Secretly, I suspect this is actually not a unique talent. I think most, or at least, many people, learn effectively this way. But whether through a school system designed on a model intended more to promote martial regimentation than intellectual striving, or a culture that punishes failure far more sharply than it incentivizes the entrepreneurial experimentation necessary for personal academic success, we have taught ourselves to avoid this kind of behavior. But whether this talent is mine alone, or I have merely been the first to recognize that the emperor has, in fact, no clothes, this places me in a unique situation.
The problem comes when called upon to follow up on initial successes. Usually this is, in practice, a moot point, because this is precisely where I get sick, miss class, and wind up behind again, where I can capitalize on my skill set and come rocketing back in the nick of time. But this year, with a few exceptions, I have been healthy, or at least, healthy enough to keep up. It turns out that when you follow a course at the intended pace of one week per week, instead of missing months in a febrile delirium and frantically tearing through the textbook in the space of a frantic fortnight, things are, for the most part, manageable.

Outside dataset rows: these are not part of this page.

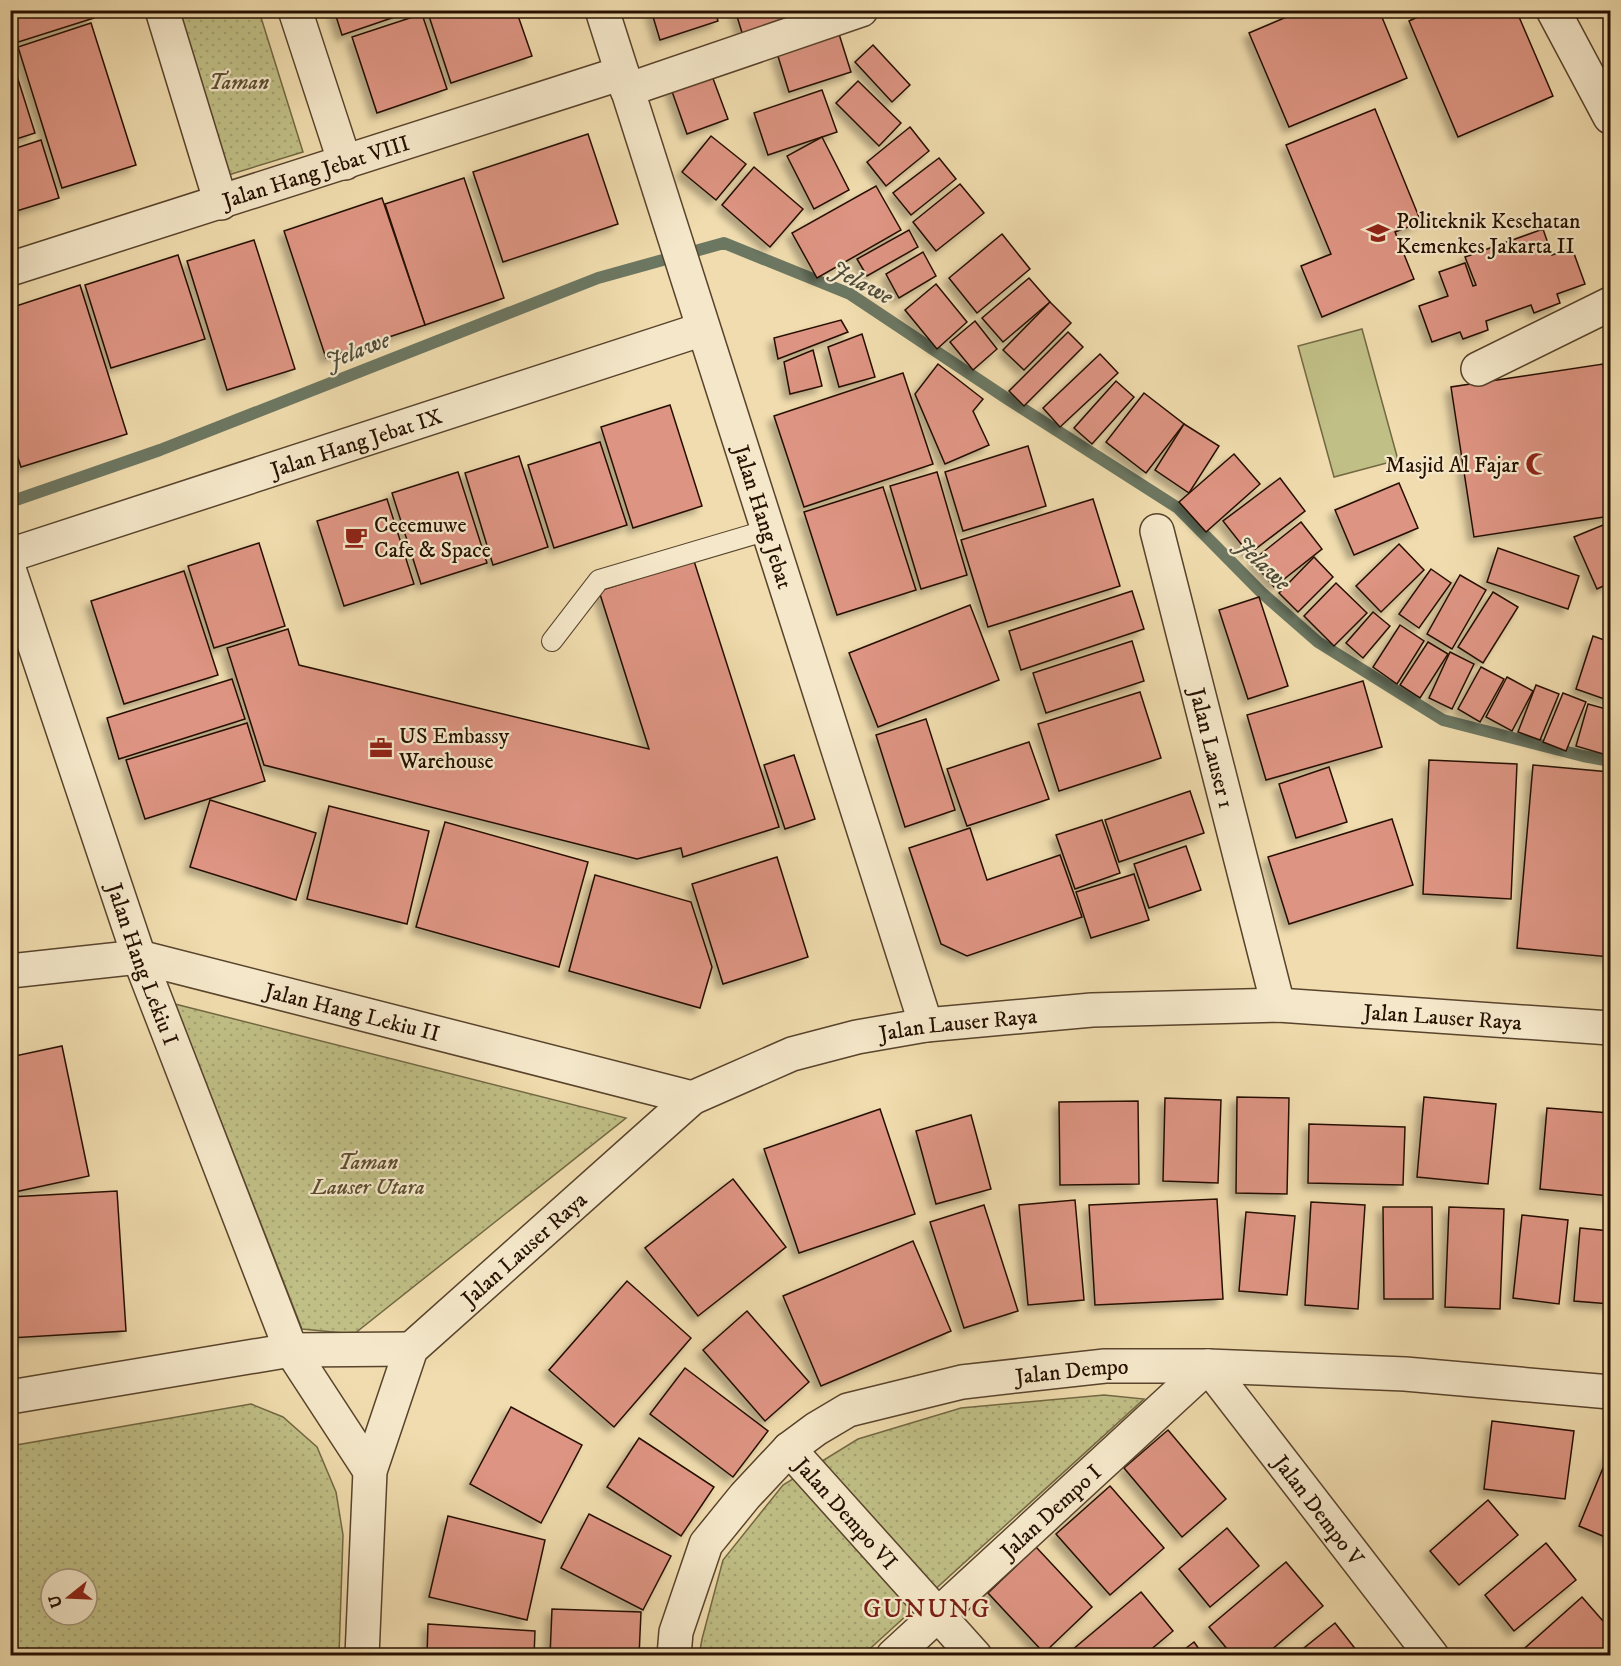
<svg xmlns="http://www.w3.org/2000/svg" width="1621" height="1666" font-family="'IM FELL DW Pica',serif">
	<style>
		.green { fill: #c0bf86; stroke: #736843; stroke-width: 1.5 }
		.park { fill: url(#park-dots); stroke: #736843; stroke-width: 1.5; fill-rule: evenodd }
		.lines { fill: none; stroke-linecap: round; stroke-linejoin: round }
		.stream { stroke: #6c7762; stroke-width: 12 }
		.building { fill: #dd9482; stroke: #261000; stroke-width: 1.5; filter: url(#shadow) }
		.service-casing { stroke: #58432c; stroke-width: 22 }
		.minor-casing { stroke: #58432c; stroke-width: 36 }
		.tertiary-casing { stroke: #58432c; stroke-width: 36 }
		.service { stroke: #f5e8ca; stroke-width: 20 }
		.minor { stroke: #f5e8ca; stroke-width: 33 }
		.tertiary { stroke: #f5e8ca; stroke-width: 33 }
		.labels { text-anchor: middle; stroke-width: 4.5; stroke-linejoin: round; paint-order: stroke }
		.park-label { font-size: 22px; font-style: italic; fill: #5c4d2f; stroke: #f5e8ca }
		.street-label { font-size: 22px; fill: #261000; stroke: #f5e8ca }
		.poi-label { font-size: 22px; fill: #261000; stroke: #f5e8ca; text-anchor: start }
		.water-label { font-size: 24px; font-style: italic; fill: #4f4c39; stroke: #f5e8ca }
		.quarter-label { font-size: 26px; letter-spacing: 1.5px; fill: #7a1f14; stroke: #f5e8ca }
	</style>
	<defs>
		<pattern id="park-dots" width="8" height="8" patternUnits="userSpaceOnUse" patternTransform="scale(1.5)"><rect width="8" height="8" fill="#c0bf86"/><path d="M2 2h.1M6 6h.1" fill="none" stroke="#a5a372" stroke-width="1.8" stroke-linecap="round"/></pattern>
		<filter id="shadow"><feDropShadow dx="-5.5" dy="5.5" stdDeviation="3" flood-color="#0004"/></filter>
	</defs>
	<rect width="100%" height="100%" fill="#f0dcae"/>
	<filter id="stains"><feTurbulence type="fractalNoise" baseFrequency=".00333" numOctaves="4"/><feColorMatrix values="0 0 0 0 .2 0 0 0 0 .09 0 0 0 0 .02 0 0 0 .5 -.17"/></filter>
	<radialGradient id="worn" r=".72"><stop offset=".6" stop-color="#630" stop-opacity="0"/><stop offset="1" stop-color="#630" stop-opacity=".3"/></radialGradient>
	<path class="green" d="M1362 329 1398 460 1334 477 1298 346Z"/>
	<g class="park">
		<path d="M174 11H259L303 152 225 176Z"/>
		<path d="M175 1004 626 1118 354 1334 302 1329Z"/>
		<path d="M1104 1395 1144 1399 863 1655 699 1656 702 1639 723 1560 783 1485 858 1439 961 1408Z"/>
		<path d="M251 1404 283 1417 317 1447 336 1492 343 1535 339 1655H11V1446ZM51 1579H87V1615H51Z"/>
	</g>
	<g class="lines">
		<path class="stream" d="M10 502 160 450 598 278 724 243 850 294 1006 398 1178 508 1262 593 1318 642 1443 720 1583 756 1610 761"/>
	</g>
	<g class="building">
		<path d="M10 10H91L94 18 12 44Z"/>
		<path d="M334 10H415L342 35Z"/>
		<path d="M427 10H516L532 56 451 83Z"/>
		<path d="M651 10H715L718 21 660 40Z"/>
		<path d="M735 10H823L744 39Z"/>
		<path d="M1303 10H1379L1407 78 1289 127 1249 33Z"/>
		<path d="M1433 10H1516L1553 96 1458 137 1409 21Z"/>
		<path d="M422 14 447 89 377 113 352 37Z"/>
		<path d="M91 23 136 165 62 188 18 47Z"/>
		<path d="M839 34 851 72 789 92 777 53Z"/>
		<path d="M873 45 910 85 892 102 855 62Z"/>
		<path d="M10 54 35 133 10 141Z"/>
		<path d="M708 65 728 119 687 134 668 80Z"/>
		<path d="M858 81 901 123 879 146 836 103Z"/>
		<path d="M822 90 837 132 768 155 754 113Z"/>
		<path d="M1375 109 1421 222 1395 232 1414 279 1322 317 1301 266 1331 254 1286 145Z"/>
		<path d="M910 127 929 151 886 186 867 162Z"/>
		<path d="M588 134 618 224 503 262 473 172Z"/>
		<path d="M711 136 746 164 716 200 682 172Z"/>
		<path d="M822 137 849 190 814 209 787 156Z"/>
		<path d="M41 140 59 198 10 213V150Z"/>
		<path d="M939 158 956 179 911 215 893 193Z"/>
		<path d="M754 167 803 209 770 247 722 205Z"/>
		<path d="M464 178 504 298 425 325 385 204Z"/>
		<path d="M960 184 984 213 936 251 913 222Z"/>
		<path d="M876 186 901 230 817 278 792 233Z"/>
		<path d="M382 198 425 325 326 358 284 231Z"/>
		<path d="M1543 229 1552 255 1572 248 1585 284 1557 294 1560 303 1534 313 1531 305 1486 321 1488 330 1463 339 1460 332 1432 342 1419 306 1448 296 1439 272 1465 263 1473 286 1476 285 1465 257Z"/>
		<path d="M909 230 918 247 867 276 857 259Z"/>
		<path d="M1002 234 1030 269 977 313 949 278Z"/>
		<path d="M254 240 295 369 227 390 187 261Z"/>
		<path d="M923 252 936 276 899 298 886 274Z"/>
		<path d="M178 255 205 339 111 368 85 285Z"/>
		<path d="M1029 278 1050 302 1003 342 982 318Z"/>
		<path d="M936 284 967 322 937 349 905 310Z"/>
		<path d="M80 285 127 434 21 467 10 434V308Z"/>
		<path d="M1050 302 1071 323 1024 370 1003 350Z"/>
		<path d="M841 320 848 332 778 359 774 338Z"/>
		<path d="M975 321 997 349 973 370 950 342Z"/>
		<path d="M1068 332 1083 347 1024 406 1009 391Z"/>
		<path d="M862 334 875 377 839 387 828 347Z"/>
		<path d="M813 350 822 386 790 394 784 362Z"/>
		<path d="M1100 354 1118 373 1060 427 1043 408Z"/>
		<path d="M938 364 983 399 973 411 989 445 945 464 915 394Z"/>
		<path d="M1603 364 1610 411V516L1474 537 1451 387Z"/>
		<path d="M903 373 933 464 804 507 774 416Z"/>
		<path d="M1116 381 1134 397 1092 444 1074 428Z"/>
		<path d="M1144 393 1184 424 1146 473 1106 442Z"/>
		<path d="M670 405 702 506 633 528 601 427Z"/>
		<path d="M1184 424 1219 446 1189 493 1155 470Z"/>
		<path d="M600 442 627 525 554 548 528 465Z"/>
		<path d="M1028 446 1046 506 963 531 945 472Z"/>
		<path d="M1234 454 1260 484 1206 532 1179 502Z"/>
		<path d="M519 456 548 547 493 565 465 473Z"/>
		<path d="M458 472 487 563 421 584 392 493Z"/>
		<path d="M937 472 967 575 921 589 890 486Z"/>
		<path d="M1280 478 1305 511 1249 554 1223 521Z"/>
		<path d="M1399 483 1418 528 1354 555 1335 510Z"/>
		<path d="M883 487 916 590 837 615 804 512Z"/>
		<path d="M387 499 414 584 344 606 317 521Z"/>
		<path d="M1093 499 1120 586 988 627 961 540Z"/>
		<path d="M1301 522 1322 549 1274 587 1252 561Z"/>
		<path d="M1608 523 1610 529V583L1597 589 1574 537Z"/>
		<path d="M259 543 285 626 214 648 188 566Z"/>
		<path d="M1399 544 1424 570 1381 612 1356 586Z"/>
		<path d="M1498 548 1579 576 1568 609 1487 582Z"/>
		<path d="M1314 557 1333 577 1298 612 1279 593Z"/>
		<path d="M694 561 779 827 683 857 681 848 637 859 264 765 227 648 288 629 299 665 649 749 599 591Z"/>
		<path d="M1431 569 1451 583 1419 628 1399 614Z"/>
		<path d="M184 571 218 675 124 704 91 601Z"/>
		<path d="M1460 575 1486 590 1452 649 1427 634Z"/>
		<path d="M1336 583 1367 613 1334 646 1304 616Z"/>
		<path d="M1132 591 1144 629 1021 670 1009 631Z"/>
		<path d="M1493 592 1518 607 1483 663 1458 647Z"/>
		<path d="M1259 597 1288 686 1248 699 1219 610Z"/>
		<path d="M970 605 999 680 878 727 849 653Z"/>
		<path d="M1373 612 1390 626 1363 658 1346 643Z"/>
		<path d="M1400 625 1424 641 1397 684 1373 667Z"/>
		<path d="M1593 636 1610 642V701L1576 689Z"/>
		<path d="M1132 641 1144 681 1046 713 1033 673Z"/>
		<path d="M1428 642 1448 654 1420 698 1400 685Z"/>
		<path d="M1450 652 1474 664 1452 709 1429 698Z"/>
		<path d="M1481 667 1504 679 1480 722 1458 709Z"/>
		<path d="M1507 677 1533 691 1512 731 1486 717Z"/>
		<path d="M232 679 245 719 119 759 107 718Z"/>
		<path d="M1363 681 1382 747 1266 780 1247 715Z"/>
		<path d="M1536 685 1559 694 1540 740 1518 732Z"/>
		<path d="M1140 692 1161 758 1059 791 1038 724Z"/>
		<path d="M1563 693 1586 702 1566 751 1543 742Z"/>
		<path d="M1588 704 1610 710V756L1576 746Z"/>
		<path d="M926 719 955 810 905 827 876 735Z"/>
		<path d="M247 723 265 781 145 819 126 760Z"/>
		<path d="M1029 742 1049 799 967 826 947 769Z"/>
		<path d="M794 755 815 819 785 829 764 765Z"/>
		<path d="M1429 760 1517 764 1511 899 1423 894Z"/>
		<path d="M1533 765 1610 772V957L1517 948Z"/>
		<path d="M1329 767 1347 822 1296 838 1279 784Z"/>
		<path d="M1190 791 1204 833 1119 862 1105 820Z"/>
		<path d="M210 800 316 833 296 900 190 867Z"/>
		<path d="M329 806 429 831 407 924 307 899Z"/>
		<path d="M1392 819 1413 885 1289 924 1268 857Z"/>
		<path d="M1102 820 1120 873 1075 889 1056 835Z"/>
		<path d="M445 822 588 862 559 967 416 927Z"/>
		<path d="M970 828 987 880 1060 855 1082 917 967 956 941 944 909 848Z"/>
		<path d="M1186 846 1201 890 1149 908 1134 864Z"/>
		<path d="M777 857 808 957 723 984 692 884Z"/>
		<path d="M1134 874 1149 920 1091 938 1076 892Z"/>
		<path d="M595 875 691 902 712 967 700 1008 569 971Z"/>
		<path d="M62 1046 89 1176 10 1193V1057Z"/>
		<path d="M1237 1097 1289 1098 1287 1194 1236 1193Z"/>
		<path d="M1424 1097 1496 1104 1488 1184 1417 1177Z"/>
		<path d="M1165 1098 1221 1100 1218 1183 1163 1181Z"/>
		<path d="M1138 1101 1139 1184 1060 1185 1059 1102Z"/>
		<path d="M1547 1108 1610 1113V1196L1540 1189Z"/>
		<path d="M880 1109 915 1214 799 1253 764 1149Z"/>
		<path d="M971 1115 991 1189 936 1204 916 1131Z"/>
		<path d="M1309 1124 1405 1127 1403 1185 1308 1183Z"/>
		<path d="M733 1179 786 1247 698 1316 645 1248Z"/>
		<path d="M117 1191 126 1331 10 1338V1197Z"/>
		<path d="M1217 1199 1223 1299 1095 1305 1089 1205Z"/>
		<path d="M1075 1200 1084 1300 1028 1305 1019 1205Z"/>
		<path d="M1311 1202 1365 1205 1358 1309 1305 1305Z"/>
		<path d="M984 1205 1018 1311 964 1328 930 1222Z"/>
		<path d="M1383 1207H1432L1433 1299H1384Z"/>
		<path d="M1449 1207 1504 1209 1500 1309 1445 1307Z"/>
		<path d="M1246 1212 1295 1216 1287 1295 1239 1291Z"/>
		<path d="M1522 1215 1568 1220 1559 1304 1513 1298Z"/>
		<path d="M1580 1228 1610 1231V1304L1574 1301Z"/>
		<path d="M913 1241 951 1331 821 1386 783 1296Z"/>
		<path d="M627 1281 691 1338 614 1427 549 1370Z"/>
		<path d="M747 1311 809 1382 765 1421 703 1350Z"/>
		<path d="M685 1368 768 1431 733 1477 650 1414Z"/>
		<path d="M511 1407 582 1445 541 1523 470 1484Z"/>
		<path d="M1492 1421 1574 1431 1565 1499 1484 1489Z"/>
		<path d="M1168 1430 1226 1499 1182 1537 1124 1468Z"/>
		<path d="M639 1438 714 1487 681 1536 607 1487Z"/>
		<path d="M1610 1451V1539L1579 1526Z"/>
		<path d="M1110 1486 1164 1548 1110 1595 1056 1534Z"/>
		<path d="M1488 1500 1518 1535 1459 1585 1430 1551Z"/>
		<path d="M589 1514 671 1556 643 1610 561 1568Z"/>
		<path d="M448 1516 545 1540 527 1620 429 1597Z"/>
		<path d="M1227 1528 1259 1566 1210 1607 1179 1569Z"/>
		<path d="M1546 1543 1576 1580 1514 1631 1485 1595Z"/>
		<path d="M1036 1547 1092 1607 1044 1653 988 1593Z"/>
		<path d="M1286 1562 1323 1606 1264 1656H1233L1209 1627Z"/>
		<path d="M1141 1592 1173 1631 1143 1656H1065Z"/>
		<path d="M1582 1597 1610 1629V1641L1594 1656H1516Z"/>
		<path d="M552 1609 641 1612 639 1656H550Z"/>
		<path d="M1335 1623 1361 1656H1294Z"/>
		<path d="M428 1624 535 1631 534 1656H427Z"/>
		<path d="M1194 1642 1204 1656H1176Z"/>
	</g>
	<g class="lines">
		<g class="service-casing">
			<path id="service" d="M552 641 599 580 768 530"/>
		</g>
		<g class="minor-casing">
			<g id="minor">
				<path d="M162 10 221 203"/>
				<path d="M295 10 345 163"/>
				<path id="s1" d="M602 10 926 1025"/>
				<path d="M1553 10 1610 117"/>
				<path d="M627 90 861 10"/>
				<path id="s2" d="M10 269 622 73"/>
				<path d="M1478 369 1610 304"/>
				<path id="s3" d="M1157 531 1278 1005"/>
				<path id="s4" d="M10 555 703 329"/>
				<path id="s5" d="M10 572 139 957 291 1350"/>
				<path id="s6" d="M10 971 139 957 692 1098"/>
				<path id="s7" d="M789 1449 975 1656"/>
				<path id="s8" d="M674 1656 676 1632 706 1544 745 1496 789 1449 816 1429 848 1410 962 1382 1105 1366H1208L1405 1374 1610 1392"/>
				<path id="s9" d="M893 1656 1208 1366 1432 1656"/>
			</g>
		</g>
		<g class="tertiary-casing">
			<g id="tertiary">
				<path d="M291 1350 370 1471"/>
				<path d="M10 1397 291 1350 411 1349"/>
				<path id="s10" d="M362 1656 370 1471 411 1349 692 1098 792 1054 857 1037 926 1025 1092 1010 1278 1005 1610 1028"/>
			</g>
		</g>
		<use href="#service" class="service"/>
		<use href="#minor" class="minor"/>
		<use href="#tertiary" class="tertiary"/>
	</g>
	<defs>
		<g id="university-bare" transform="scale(1.8)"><path d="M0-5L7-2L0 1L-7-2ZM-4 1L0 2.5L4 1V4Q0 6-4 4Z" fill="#8f2418" stroke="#f5e8ca" stroke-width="2.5" paint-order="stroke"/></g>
		<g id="mosque-bare" transform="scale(1.8)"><path d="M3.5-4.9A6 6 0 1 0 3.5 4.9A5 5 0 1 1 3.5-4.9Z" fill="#8f2418" stroke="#f5e8ca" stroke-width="2.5" paint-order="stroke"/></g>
		<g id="cafe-bare" transform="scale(1.8)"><path d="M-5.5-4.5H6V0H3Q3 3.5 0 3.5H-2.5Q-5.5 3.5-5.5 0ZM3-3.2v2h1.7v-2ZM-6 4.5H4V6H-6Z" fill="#8f2418" stroke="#f5e8ca" stroke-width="2.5" paint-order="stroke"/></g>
		<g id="office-bare" transform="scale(1.8)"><path d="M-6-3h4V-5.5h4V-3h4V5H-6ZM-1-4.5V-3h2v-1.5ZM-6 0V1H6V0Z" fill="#8f2418" stroke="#f5e8ca" stroke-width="2.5" paint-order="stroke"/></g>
	</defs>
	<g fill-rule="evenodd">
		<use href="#university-bare" x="1378" y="233"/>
		<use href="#mosque-bare" x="1537" y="464"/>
		<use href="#cafe-bare" x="356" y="537"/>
		<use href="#office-bare" x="381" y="748"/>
	</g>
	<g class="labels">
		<g class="park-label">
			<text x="239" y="89">Taman</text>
			<text x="368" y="1169">Taman<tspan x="368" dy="25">Lauser Utara</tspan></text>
		</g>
		<g class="street-label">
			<text dy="8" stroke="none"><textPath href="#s2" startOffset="321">Jalan Hang Jebat VIII</textPath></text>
			<text dy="8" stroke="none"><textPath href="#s4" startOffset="364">Jalan Hang Jebat IX</textPath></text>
			<text dy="8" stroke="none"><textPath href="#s1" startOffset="532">Jalan Hang Jebat</textPath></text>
			<text dy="8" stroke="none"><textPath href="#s3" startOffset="224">Jalan Lauser 1</textPath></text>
			<text dy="8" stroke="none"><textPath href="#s5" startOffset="414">Jalan Hang Lekiu I</textPath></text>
			<text dy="8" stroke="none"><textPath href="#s6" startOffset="350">Jalan Hang Lekiu II</textPath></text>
			<text dy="8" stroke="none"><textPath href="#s10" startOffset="1455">Jalan Lauser Raya</textPath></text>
			<text dy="8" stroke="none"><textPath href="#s10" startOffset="969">Jalan Lauser Raya</textPath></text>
			<text dy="8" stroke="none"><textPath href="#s10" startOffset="465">Jalan Lauser Raya</textPath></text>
			<text dy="8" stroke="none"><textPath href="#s8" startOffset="542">Jalan Dempo</textPath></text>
			<text dy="8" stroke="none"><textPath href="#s9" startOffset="214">Jalan Dempo I</textPath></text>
			<text dy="8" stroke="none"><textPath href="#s9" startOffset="610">Jalan Dempo V</textPath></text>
			<text dy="8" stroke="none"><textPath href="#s7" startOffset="86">Jalan Dempo VI</textPath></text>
		</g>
		<g class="poi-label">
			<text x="1396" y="228">Politeknik Kesehatan<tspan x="1396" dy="25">Kemenkes Jakarta II</tspan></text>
			<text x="1519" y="472" text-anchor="end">Masjid Al Fajar</text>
			<text x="374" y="532">Cecemuwe<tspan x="374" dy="25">Cafe &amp; Space</tspan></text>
			<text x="399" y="743">US Embassy<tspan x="399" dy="25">Warehouse</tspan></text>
		</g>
		<g class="water-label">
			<text transform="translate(862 282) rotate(28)" y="8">Jelawe</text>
			<text transform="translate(357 350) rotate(-21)" y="8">Jelawe</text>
			<text transform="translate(1263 563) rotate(44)" y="8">Jelawe</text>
		</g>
		<g class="quarter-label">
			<text x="927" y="1617">GUNUNG</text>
		</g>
	</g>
	<rect width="1621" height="1666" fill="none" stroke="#f0dcae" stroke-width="36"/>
	<rect x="12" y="12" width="1597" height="1642" fill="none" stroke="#261000" stroke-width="3"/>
	<rect x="18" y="18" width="1585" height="1630" fill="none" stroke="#261000" stroke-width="1.5"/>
	<g transform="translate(69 1597) rotate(252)"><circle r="28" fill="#f5e8ca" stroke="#a29279" stroke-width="1.5"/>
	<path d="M0-4.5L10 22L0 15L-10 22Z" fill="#8f2418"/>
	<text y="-9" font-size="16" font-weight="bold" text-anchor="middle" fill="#261000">U</text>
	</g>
	<rect width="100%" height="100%" filter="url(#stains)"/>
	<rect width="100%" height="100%" fill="url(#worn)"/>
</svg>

This is a novel, if not inherently difficult, problem for me- learning at an ordinary pace, instead of a crash course. It’s the informational difference between a week long car trip and an overnight flight. You’d think that learning in such an environment, with one new thing among eleven things I already know, would be easier than taking in twelve new things. But I find that this isn’t necessarily true. I’m good at taking in information,but rubbish at prioritizing information.